Исторические сведения, вполне естественно, отягощены личными взглядами. И почему должно быть иначе? Почему бы не представить историю тем образом, который высвечивает твои действия с наилучшей стороны, пока другие не опубликовали собственные версии? Даже предположительно объективные записи, как репортажи в газетах, могут содержать самые безумные искажения. В лучшем случае сообщения журналистов — иногда называемые первыми набросками истории — представляют собой достойную уважения попытку ухватить суть ситуации и поместить ее в контекст, лишенный предрассудков. Хотя их достоверность признается очевидной, все же стоит рассматривать репортажи как современную версию баллад шотландской границы, как яркое, живописное описание событий, включающее в себя не только сухие факты, но и эмоции. Отсюда значительное число газетных репортажей в этой книге, относящихся к XX и XXI столетиям, и многие из них рассказывают о чем-либо не столько содержанием, сколько своим тоном. Абсолютное бесстрастие, как кажется, почти невозможно, даже среди не склонных к сентиментальности репортеров. И оттого изложение лишь выигрывает.

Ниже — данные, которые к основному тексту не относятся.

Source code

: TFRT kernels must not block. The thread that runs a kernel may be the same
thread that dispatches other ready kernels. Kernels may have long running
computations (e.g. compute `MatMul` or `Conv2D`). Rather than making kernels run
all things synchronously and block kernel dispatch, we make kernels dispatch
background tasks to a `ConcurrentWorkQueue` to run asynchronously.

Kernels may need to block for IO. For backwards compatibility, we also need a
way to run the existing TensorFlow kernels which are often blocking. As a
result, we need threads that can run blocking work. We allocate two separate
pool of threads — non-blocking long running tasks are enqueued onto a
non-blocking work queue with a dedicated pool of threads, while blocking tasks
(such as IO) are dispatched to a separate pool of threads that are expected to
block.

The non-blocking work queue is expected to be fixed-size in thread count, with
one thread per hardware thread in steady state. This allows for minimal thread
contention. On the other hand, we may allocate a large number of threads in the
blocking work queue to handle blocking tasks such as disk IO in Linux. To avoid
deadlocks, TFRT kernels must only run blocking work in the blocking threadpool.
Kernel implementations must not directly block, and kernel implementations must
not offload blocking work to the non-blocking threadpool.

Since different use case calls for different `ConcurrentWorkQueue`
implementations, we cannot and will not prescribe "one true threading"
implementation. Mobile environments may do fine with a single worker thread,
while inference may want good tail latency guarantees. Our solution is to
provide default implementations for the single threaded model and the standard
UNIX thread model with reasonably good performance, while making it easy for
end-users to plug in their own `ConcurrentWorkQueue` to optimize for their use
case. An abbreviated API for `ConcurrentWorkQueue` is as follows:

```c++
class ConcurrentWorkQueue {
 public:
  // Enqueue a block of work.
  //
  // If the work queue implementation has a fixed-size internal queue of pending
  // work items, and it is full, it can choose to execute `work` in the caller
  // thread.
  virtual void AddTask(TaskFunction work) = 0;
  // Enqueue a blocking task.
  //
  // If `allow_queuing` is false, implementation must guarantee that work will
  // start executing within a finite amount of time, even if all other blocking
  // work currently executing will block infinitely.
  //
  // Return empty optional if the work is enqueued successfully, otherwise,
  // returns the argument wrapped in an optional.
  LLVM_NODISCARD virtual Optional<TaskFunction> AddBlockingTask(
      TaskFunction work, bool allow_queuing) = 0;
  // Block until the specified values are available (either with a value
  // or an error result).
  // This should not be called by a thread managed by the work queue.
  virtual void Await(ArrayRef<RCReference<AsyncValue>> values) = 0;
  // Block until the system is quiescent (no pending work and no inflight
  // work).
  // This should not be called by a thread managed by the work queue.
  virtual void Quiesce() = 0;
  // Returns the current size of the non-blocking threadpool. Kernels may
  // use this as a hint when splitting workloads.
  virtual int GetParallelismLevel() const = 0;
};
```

Я признательна тем читателям «Геральд», которые прислали отзывы на публикацию этой книги в твердой обложке и не поленились сопроводить отклики собственноручно написанными впечатлениями о событиях из их повседневной жизни. Лучший из таких рассказов — опубликованный в антологии отчет «Маневры с ополчением» Джорджа М. Голла.
Книга, подобная этой, не могла быть составлена без учета предыдущих антологий, по пути которых она следует. Из них особенно выделяются три. Первая, во всех отношениях, составлена покойной Агнес Мур Маккензи и называется «Шотландский ежедневник»; это внушительное четырехтомное издание, охватывающее историю страны с прихода римлян и до начала XIX столетия. Оно содержит множество источников, значительную часть которых миссис Маккензи перевела с латыни. Следует также воздать должное антологии «Голоса. 1745–1960», составленной Т. Ч. Смаутом и Сидни Вудом; она касается того периода истории Шотландии, когда в ней важную роль стал играть рабочий класс. И наконец, необходимо упомянуть «Репортажи о Шотландии» Луизы Йомен, ученое и любовное исследование истории страны от времен Агриколы до деволюции.
Я весьма обязана этим и многим другим книгам. Цель антологии, мною составленной, заключается в том, чтобы ввести в оборот новые голоса и новые перспективы, которые позволили бы взглянуть на историю Шотландии с новой точки зрения.